Leaders of the governing Sandinista National Liberation Front scheduled the Wednesday morning rally in the same downtown square - renamed Revolution Square - where they celebrated their triumphant march into Managua July 19, 1979, after a bloody civil war that ended a 50-year-old Somoza family dynasty.President Daniel Ortega was scheduled to make a speech at Wednesday's rally, but he told an official radio station Tuesday not to expect major announcements - apparently confirming what diplomats described as a rather low-key anniversary celebration darkened by the magnitude of the country's economic and political crisis.

"Of course the Sandinistas are celebrating, but they are also aware that the economy is on the verge of collapse," said a European diplomat.

Hundreds of militants of the 37,000-strong Sandinista Front were busy throughout Managua Tuesday, hanging banners with the slogan: "We've notched up 10 and we're still going strong," painting red-and-black hearts on walls with the legend, "There's never been so much patriotism in one heart," and bedecking the city with bunting in the red-and-black Sandinista colors.

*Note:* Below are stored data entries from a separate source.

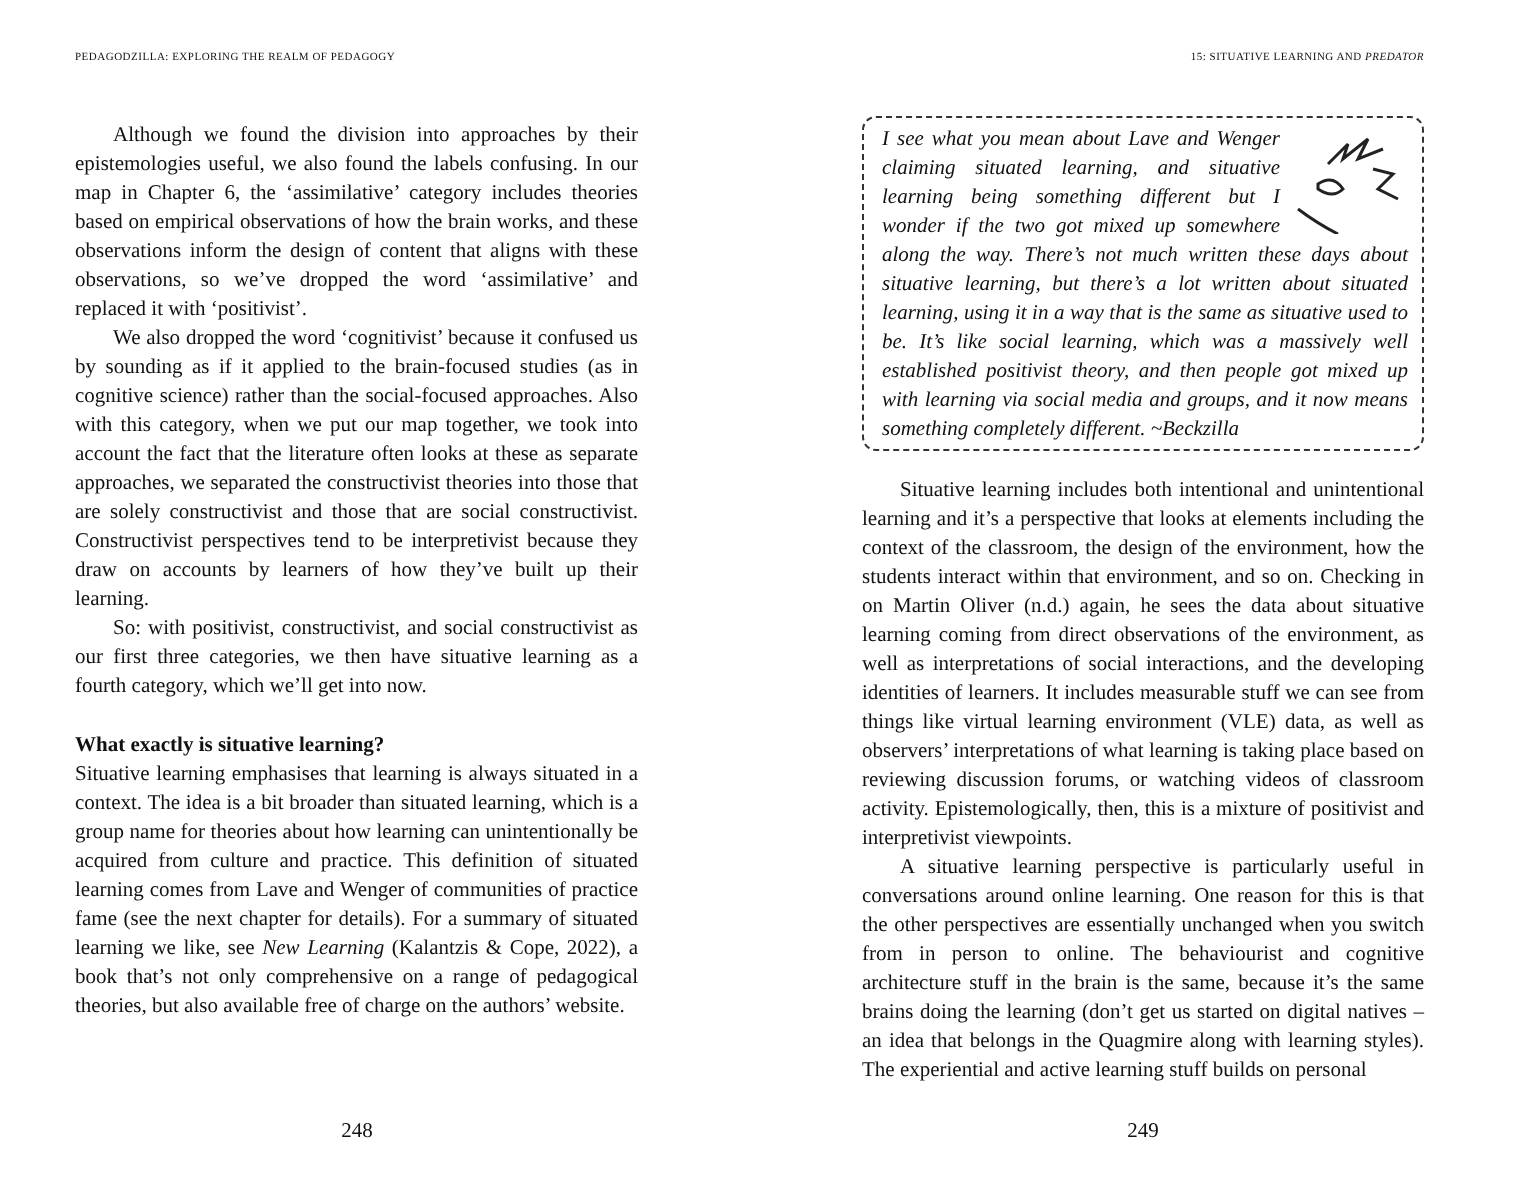PEDAGODZILLA: EXPLORING THE REALM OF PEDAGOGY
Although we found the division into approaches by their epistemologies useful, we also found the labels confusing. In our map in Chapter 6, the ‘assimilative’ category includes theories based on empirical observations of how the brain works, and these observations inform the design of content that aligns with these observations, so we’ve dropped the word ‘assimilative’ and replaced it with ‘positivist’.
We also dropped the word ‘cognitivist’ because it confused us by sounding as if it applied to the brain-focused studies (as in cognitive science) rather than the social-focused approaches. Also with this category, when we put our map together, we took into account the fact that the literature often looks at these as separate approaches, we separated the constructivist theories into those that are solely constructivist and those that are social constructivist. Constructivist perspectives tend to be interpretivist because they draw on accounts by learners of how they’ve built up their learning.
So: with positivist, constructivist, and social constructivist as our first three categories, we then have situative learning as a fourth category, which we’ll get into now.
What exactly is situative learning?
Situative learning emphasises that learning is always situated in a context. The idea is a bit broader than situated learning, which is a group name for theories about how learning can unintentionally be acquired from culture and practice. This definition of situated learning comes from Lave and Wenger of communities of practice fame (see the next chapter for details). For a summary of situated learning we like, see New Learning (Kalantzis & Cope, 2022), a book that’s not only comprehensive on a range of pedagogical theories, but also available free of charge on the authors’ website.
248
15: SITUATIVE LEARNING AND PREDATOR
I see what you mean about Lave and Wenger claiming situated learning, and situative learning being something different but I wonder if the two got mixed up somewhere along the way. There’s not much written these days about situative learning, but there’s a lot written about situated learning, using it in a way that is the same as situative used to be. It’s like social learning, which was a massively well established positivist theory, and then people got mixed up with learning via social media and groups, and it now means something completely different. ~Beckzilla
Situative learning includes both intentional and unintentional learning and it’s a perspective that looks at elements including the context of the classroom, the design of the environment, how the students interact within that environment, and so on. Checking in on Martin Oliver (n.d.) again, he sees the data about situative learning coming from direct observations of the environment, as well as interpretations of social interactions, and the developing identities of learners. It includes measurable stuff we can see from things like virtual learning environment (VLE) data, as well as observers’ interpretations of what learning is taking place based on reviewing discussion forums, or watching videos of classroom activity. Epistemologically, then, this is a mixture of positivist and interpretivist viewpoints.
A situative learning perspective is particularly useful in conversations around online learning. One reason for this is that the other perspectives are essentially unchanged when you switch from in person to online. The behaviourist and cognitive architecture stuff in the brain is the same, because it’s the same brains doing the learning (don’t get us started on digital natives – an idea that belongs in the Quagmire along with learning styles). The experiential and active learning stuff builds on personal
249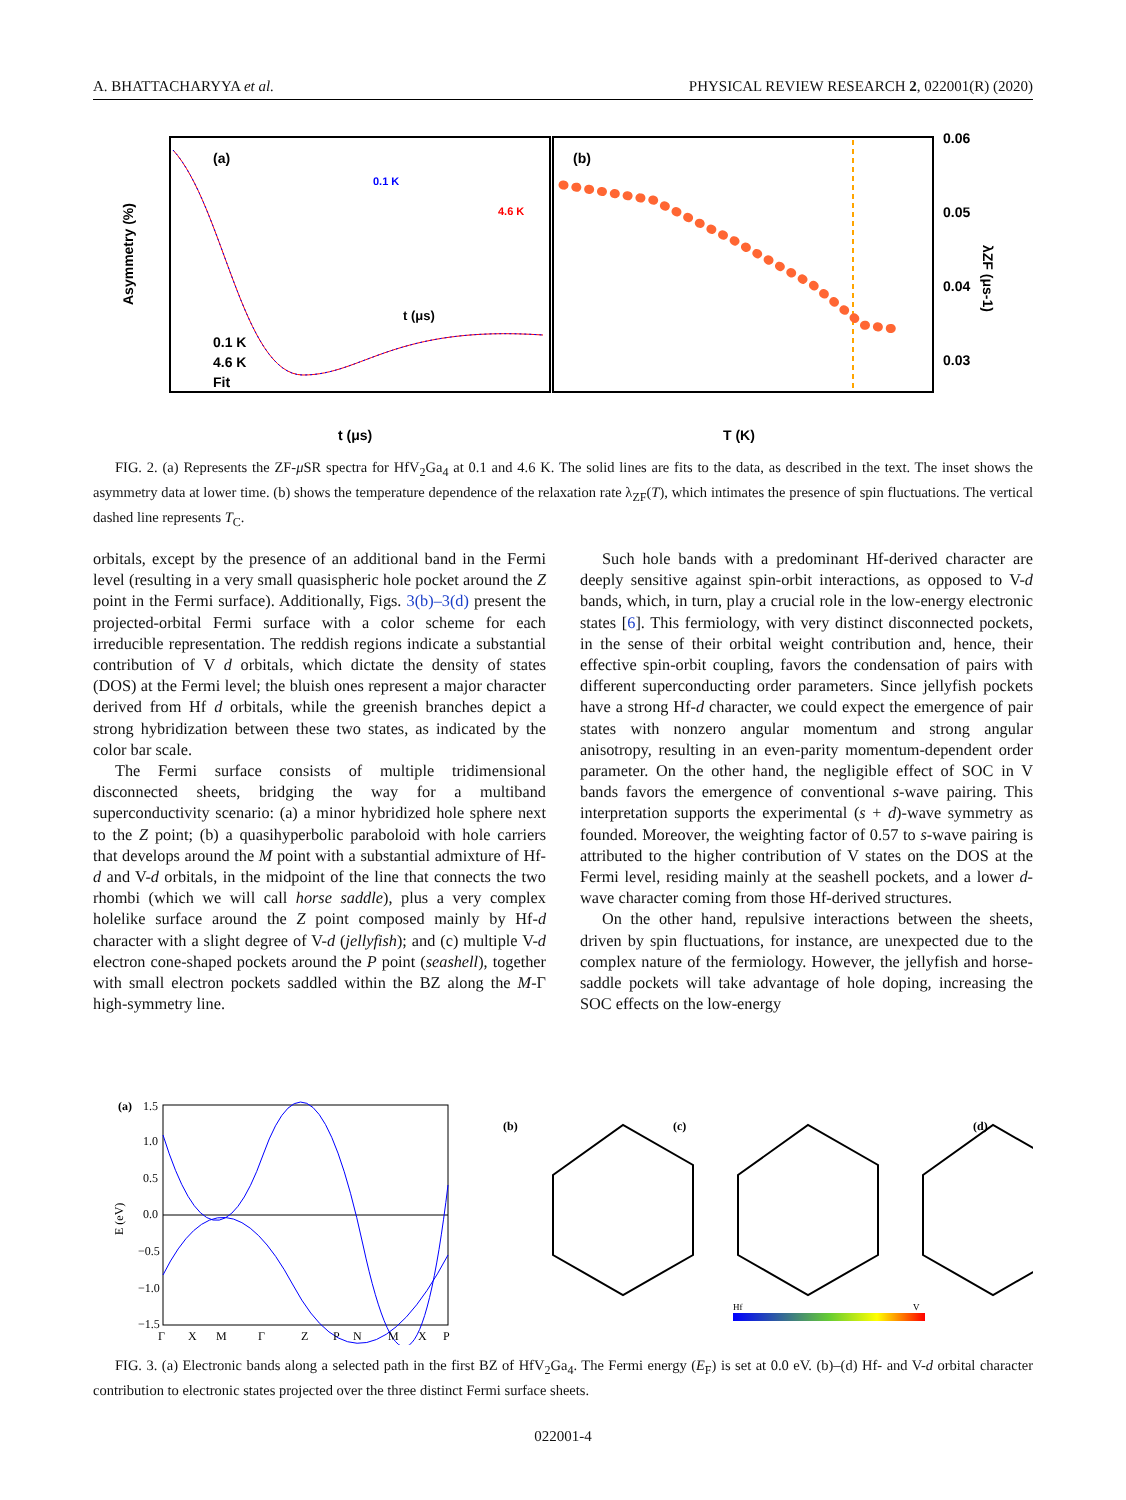A. BHATTACHARYYA et al. PHYSICAL REVIEW RESEARCH 2, 022001(R) (2020)
(a)
(b)
0.1 K
4.6 K
0.1 K
4.6 K
Fit
t (μs)
t (μs)
T (K)
0.06
0.05
0.04
0.03
Asymmetry (%)
λZF (μs-1)
FIG. 2. (a) Represents the ZF-μ SR spectra for HfV<sub>2</sub>Ga<sub>4</sub> at 0.1 and 4.6 K. The solid lines are fits to the data, as described in the text. The inset shows the asymmetry data at lower time. (b) shows the temperature dependence of the relaxation rate λ<sub>ZF</sub>(T), which intimates the presence of spin fluctuations. The vertical dashed line represents T<sub>C</sub>.
orbitals, except by the presence of an additional band in the Fermi level (resulting in a very small quasispheric hole pocket around the Z point in the Fermi surface). Additionally, Figs. 3(b)–3(d) present the projected-orbital Fermi surface with a color scheme for each irreducible representation. The reddish regions indicate a substantial contribution of V d orbitals, which dictate the density of states (DOS) at the Fermi level; the bluish ones represent a major character derived from Hf d orbitals, while the greenish branches depict a strong hybridization between these two states, as indicated by the color bar scale.
The Fermi surface consists of multiple tridimensional disconnected sheets, bridging the way for a multiband superconductivity scenario: (a) a minor hybridized hole sphere next to the Z point; (b) a quasihyperbolic paraboloid with hole carriers that develops around the M point with a substantial admixture of Hf-d and V-d orbitals, in the midpoint of the line that connects the two rhombi (which we will call horse saddle), plus a very complex holelike surface around the Z point composed mainly by Hf-d character with a slight degree of V-d (jellyfish); and (c) multiple V-d electron cone-shaped pockets around the P point (seashell), together with small electron pockets saddled within the BZ along the M-Γ high-symmetry line.
Such hole bands with a predominant Hf-derived character are deeply sensitive against spin-orbit interactions, as opposed to V-d bands, which, in turn, play a crucial role in the low-energy electronic states [6]. This fermiology, with very distinct disconnected pockets, in the sense of their orbital weight contribution and, hence, their effective spin-orbit coupling, favors the condensation of pairs with different superconducting order parameters. Since jellyfish pockets have a strong Hf-d character, we could expect the emergence of pair states with nonzero angular momentum and strong angular anisotropy, resulting in an even-parity momentum-dependent order parameter. On the other hand, the negligible effect of SOC in V bands favors the emergence of conventional s-wave pairing. This interpretation supports the experimental (s + d)-wave symmetry as founded. Moreover, the weighting factor of 0.57 to s-wave pairing is attributed to the higher contribution of V states on the DOS at the Fermi level, residing mainly at the seashell pockets, and a lower d-wave character coming from those Hf-derived structures.
On the other hand, repulsive interactions between the sheets, driven by spin fluctuations, for instance, are unexpected due to the complex nature of the fermiology. However, the jellyfish and horse-saddle pockets will take advantage of hole doping, increasing the SOC effects on the low-energy
(a)
1.5
1.0
0.5
0.0
−0.5
−1.0
−1.5
E (eV)
Γ
X
M
Γ
Z
P
N
M
X
P
(b)
(c)
(d)
Hf
V
FIG. 3. (a) Electronic bands along a selected path in the first BZ of HfV<sub>2</sub>Ga<sub>4</sub>. The Fermi energy (E<sub>F</sub>) is set at 0.0 eV. (b)–(d) Hf- and V-d orbital character contribution to electronic states projected over the three distinct Fermi surface sheets.
022001-4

Security also was tightened around the capital, with hundreds of police officers posted on major roads and checking cars for hidden explosives at sensitive spots like the airport and government buildings. The government announced all flights in and out of Nicaragua would be canceled Wednesday to mark the national holiday.

Pro-government newspapers predicted 300,000 Nicaraguans would turn out for the anniversary rally, but diplomats speculated the crowd would not surpass 100,000.

The anniversary marks the day in 1979 when the top Sandinista leadership - including Ortega and eight colleagues on the Sandinista Front National Directorate - marched into Managua after a broad-based uprising succeeded in ousting Somoza, a widely hated strongman.

At the time, the Sandinista National Liberation Front was a ragtag guerrilla army of about 5,000 fighters and civilian supporters, but the front moved quickly to consolidate its leadership position and gain control of Nicaragua's government.